> [What to do]: Copy out, word for word, the lines from the start of the data below through the line containing "middle dip: (366, 448)", and no others.

Given data: Begin

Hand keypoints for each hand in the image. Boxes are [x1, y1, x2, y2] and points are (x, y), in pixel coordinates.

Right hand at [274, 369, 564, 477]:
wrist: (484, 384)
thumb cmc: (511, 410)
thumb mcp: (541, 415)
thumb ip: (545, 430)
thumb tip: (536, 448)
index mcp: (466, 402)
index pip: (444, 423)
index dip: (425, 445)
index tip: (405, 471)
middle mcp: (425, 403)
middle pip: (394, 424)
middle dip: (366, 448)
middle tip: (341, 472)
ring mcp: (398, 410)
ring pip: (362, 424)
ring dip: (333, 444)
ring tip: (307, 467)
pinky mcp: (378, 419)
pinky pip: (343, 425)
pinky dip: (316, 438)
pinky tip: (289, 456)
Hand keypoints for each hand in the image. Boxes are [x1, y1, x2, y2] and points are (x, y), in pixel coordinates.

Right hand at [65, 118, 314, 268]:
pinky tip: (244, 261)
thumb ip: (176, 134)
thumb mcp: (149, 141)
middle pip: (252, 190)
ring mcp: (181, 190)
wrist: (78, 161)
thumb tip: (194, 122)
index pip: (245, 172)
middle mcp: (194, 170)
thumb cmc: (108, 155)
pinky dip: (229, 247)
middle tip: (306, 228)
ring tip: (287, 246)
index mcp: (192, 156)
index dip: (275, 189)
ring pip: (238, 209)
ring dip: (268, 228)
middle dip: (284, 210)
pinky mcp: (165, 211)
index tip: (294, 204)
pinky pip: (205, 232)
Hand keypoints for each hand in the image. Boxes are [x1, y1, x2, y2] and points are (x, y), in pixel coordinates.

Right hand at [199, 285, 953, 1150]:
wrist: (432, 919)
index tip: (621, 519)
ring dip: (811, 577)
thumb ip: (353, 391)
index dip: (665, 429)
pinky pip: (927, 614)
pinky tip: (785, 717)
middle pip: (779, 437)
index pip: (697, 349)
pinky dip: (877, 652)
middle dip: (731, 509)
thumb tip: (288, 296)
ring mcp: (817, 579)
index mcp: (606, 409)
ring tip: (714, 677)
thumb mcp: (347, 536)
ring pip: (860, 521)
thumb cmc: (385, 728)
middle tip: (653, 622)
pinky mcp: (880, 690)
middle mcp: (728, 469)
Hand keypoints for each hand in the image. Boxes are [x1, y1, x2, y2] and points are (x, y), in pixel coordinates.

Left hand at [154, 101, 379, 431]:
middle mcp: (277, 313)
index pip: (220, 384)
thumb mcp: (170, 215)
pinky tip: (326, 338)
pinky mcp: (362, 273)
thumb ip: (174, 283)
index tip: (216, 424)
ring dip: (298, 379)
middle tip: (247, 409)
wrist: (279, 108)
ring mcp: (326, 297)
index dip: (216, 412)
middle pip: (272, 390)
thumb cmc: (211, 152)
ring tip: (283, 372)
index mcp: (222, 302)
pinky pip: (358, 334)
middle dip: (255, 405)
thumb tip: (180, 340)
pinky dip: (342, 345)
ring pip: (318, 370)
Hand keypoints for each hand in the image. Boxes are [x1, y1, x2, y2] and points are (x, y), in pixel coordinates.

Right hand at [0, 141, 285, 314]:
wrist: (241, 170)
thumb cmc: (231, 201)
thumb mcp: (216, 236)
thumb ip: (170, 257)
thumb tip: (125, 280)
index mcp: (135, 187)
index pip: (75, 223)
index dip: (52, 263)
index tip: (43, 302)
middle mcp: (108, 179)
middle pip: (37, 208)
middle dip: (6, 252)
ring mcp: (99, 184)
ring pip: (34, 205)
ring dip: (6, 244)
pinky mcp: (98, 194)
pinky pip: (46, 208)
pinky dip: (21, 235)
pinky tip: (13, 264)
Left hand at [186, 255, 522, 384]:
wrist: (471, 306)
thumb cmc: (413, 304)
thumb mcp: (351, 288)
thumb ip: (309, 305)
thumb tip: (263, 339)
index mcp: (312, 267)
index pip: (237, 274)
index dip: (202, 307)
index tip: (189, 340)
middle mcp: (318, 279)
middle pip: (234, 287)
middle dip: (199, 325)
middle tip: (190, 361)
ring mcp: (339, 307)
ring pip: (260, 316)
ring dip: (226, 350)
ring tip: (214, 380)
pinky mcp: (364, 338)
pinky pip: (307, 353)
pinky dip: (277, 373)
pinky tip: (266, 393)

Given data: End

> [Response]:
Hand keypoints for each hand in the image. Boxes are [x1, y1, x2, y2] and points are (x, y), in pixel coordinates.

Right hand at [274, 369, 564, 477]:
wrist: (484, 384)
thumb cmc: (511, 410)
thumb mcp: (541, 415)
thumb ip: (545, 430)
thumb tip: (536, 448)
index mcp: (466, 402)
index pip: (444, 423)
index dip: (425, 445)
index tip: (405, 471)
middle mcp: (425, 403)
middle pip: (394, 424)
middle dip: (366, 448)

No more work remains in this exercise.